Assess the binding landscape of PDB 8QXB for designing a protein binder to block viral entry.

Claude won’t know structures deposited after its training cutoff. PocketScout pulls the actual ligands, contacts, and resolution from PDB in real time.

2
Construct coverage trap

I want to design a binder targeting the ATP site of EGFR using PDB 1M17. Is this feasible for a protein therapeutic?

Vanilla Claude will say "yes, here’s the ATP pocket." PocketScout flags that 1M17 is the intracellular kinase domain — unreachable by a protein binder that can’t cross the membrane.

3
Competitive landscape

Is PCSK9 (Q8NBP7) already too crowded for a new binder program, or is there room to differentiate?

Claude has general knowledge, but PocketScout pulls current ChEMBL bioactivity counts, clinical candidates, and potency distributions to give a quantitative answer.

4
Allosteric vs orthosteric

PDB 6OIM has multiple bound ligands.

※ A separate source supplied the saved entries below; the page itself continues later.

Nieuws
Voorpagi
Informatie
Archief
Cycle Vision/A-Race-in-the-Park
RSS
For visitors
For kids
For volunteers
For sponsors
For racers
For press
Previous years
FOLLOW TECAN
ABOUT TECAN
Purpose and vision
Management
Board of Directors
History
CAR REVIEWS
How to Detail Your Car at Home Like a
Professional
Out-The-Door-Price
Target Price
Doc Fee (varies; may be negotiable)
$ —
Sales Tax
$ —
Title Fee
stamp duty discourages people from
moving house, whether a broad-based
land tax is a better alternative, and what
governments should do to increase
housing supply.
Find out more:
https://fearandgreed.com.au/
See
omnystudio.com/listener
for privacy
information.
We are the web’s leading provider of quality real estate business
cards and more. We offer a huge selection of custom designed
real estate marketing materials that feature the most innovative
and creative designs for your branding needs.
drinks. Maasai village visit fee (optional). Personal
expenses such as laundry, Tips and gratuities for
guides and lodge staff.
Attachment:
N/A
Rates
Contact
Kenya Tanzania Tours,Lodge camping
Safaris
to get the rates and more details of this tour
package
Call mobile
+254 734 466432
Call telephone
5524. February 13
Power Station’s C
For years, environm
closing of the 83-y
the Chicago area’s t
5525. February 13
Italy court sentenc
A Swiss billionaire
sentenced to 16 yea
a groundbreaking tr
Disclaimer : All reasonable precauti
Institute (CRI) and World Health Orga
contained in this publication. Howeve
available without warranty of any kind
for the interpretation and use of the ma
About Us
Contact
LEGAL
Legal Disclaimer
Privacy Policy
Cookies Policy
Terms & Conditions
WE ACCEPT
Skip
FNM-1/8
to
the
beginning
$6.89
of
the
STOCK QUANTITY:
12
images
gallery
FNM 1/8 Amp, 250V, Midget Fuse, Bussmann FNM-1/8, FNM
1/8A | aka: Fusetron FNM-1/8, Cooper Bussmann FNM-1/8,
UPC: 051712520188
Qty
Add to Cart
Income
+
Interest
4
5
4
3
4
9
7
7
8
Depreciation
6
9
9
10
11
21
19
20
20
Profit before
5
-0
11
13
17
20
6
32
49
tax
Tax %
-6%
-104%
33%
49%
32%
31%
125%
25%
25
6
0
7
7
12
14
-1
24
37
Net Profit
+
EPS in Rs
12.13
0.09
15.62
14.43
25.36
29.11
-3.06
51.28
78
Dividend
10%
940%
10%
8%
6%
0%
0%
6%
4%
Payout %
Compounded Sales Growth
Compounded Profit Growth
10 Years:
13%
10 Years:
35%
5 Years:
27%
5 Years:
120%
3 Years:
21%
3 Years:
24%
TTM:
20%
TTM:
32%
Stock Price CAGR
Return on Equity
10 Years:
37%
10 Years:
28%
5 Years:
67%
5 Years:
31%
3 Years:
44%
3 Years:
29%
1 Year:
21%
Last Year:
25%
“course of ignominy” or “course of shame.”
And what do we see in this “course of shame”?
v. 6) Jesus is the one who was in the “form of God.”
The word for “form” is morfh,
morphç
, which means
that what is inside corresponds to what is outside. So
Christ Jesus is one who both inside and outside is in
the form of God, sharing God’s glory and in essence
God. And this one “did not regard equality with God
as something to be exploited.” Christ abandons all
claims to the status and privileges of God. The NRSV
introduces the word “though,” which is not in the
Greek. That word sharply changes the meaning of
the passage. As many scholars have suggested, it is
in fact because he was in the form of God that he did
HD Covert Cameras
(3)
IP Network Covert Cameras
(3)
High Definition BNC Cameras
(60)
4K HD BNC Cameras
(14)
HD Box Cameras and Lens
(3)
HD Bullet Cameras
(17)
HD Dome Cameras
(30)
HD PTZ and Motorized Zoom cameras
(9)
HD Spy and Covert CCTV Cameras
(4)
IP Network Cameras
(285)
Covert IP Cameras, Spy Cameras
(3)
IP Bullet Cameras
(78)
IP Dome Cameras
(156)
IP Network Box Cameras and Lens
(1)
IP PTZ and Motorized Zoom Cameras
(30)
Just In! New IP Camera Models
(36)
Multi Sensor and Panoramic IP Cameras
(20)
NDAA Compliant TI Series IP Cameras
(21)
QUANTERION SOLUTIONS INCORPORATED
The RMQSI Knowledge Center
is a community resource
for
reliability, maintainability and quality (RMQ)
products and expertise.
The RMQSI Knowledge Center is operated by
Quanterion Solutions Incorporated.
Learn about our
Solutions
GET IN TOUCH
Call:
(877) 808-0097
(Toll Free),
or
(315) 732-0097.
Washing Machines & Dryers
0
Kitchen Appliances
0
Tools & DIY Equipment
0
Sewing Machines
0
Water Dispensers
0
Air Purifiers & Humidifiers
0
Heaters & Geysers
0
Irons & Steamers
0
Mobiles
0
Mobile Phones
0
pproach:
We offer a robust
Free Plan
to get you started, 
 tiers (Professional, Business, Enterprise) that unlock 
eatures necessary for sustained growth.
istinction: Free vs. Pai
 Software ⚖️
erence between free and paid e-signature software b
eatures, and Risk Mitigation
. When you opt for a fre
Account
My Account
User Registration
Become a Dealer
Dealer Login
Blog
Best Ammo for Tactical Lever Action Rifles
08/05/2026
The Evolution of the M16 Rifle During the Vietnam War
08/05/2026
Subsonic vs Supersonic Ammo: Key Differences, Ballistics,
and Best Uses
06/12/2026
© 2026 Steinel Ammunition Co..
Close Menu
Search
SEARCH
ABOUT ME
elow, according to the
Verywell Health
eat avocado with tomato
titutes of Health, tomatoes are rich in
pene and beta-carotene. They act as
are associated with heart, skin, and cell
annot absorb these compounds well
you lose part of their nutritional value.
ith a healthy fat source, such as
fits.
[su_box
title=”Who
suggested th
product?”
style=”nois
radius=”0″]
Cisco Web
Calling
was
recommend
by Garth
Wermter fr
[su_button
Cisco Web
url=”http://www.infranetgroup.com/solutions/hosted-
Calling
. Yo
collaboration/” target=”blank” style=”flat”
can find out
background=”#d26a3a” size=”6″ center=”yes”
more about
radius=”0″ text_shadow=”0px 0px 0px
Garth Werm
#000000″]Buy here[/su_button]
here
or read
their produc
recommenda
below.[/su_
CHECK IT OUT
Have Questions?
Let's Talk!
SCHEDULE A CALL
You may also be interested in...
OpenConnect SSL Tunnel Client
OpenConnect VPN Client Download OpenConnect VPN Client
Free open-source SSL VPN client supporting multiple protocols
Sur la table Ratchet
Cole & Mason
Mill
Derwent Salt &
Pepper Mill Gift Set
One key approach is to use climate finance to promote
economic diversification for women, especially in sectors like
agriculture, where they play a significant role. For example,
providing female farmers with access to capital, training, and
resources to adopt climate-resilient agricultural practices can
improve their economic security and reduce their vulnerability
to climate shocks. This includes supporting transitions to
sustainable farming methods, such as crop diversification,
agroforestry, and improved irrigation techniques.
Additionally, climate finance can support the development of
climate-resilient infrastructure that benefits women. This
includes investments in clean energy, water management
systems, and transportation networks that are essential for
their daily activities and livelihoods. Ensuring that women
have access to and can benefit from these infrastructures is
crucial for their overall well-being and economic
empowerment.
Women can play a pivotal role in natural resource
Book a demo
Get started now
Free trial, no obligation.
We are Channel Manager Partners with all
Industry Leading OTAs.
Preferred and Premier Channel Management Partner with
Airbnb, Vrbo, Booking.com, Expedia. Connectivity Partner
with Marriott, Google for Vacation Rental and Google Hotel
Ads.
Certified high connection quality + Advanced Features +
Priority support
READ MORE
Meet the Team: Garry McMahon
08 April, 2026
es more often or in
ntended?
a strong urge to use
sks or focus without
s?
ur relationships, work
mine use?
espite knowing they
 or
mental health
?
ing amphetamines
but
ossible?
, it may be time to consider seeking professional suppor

Which pocket is allosteric and which is the active site? Where should I target a de novo binder?

PocketScout computes residue contacts from coordinates, classifies cofactor vs non-cofactor sites, checks overlap, and flags the allosteric pocket automatically.

5
Cross-species conservation

I’m designing a binder against the PD-L1 interface on PDB 5J89. Will the key contact residues be conserved in mouse for preclinical testing?

Claude will guess. PocketScout pulls actual human and mouse ortholog sequences from UniProt and checks conservation at the exact binding site residues, handling indels correctly.

Open Source
github.com/Proprius-Labs/pocketscout-mcp
View on GitHub
How I Work

Building at the intersection

PocketScout started as an observation about where drug discovery workflows break down, and became a working piece of infrastructure in Anthropic's MCP ecosystem. The tool design — the workflow sequence, the tool descriptions, the competitive landscape classification, the conservation check that most scientists skip — comes from understanding how domain experts actually think, not from wrapping APIs.

I identified that the gap in the life sciences MCP ecosystem isn't more database connectors — it's scientifically-informed tool composition that reflects real decision-making. PocketScout is a working demonstration of that thesis: six tools, one prompt, deployed and usable today through Claude.

“The best tools don't just expose APIs. They encode domain knowledge into the interface between human intent and machine capability.”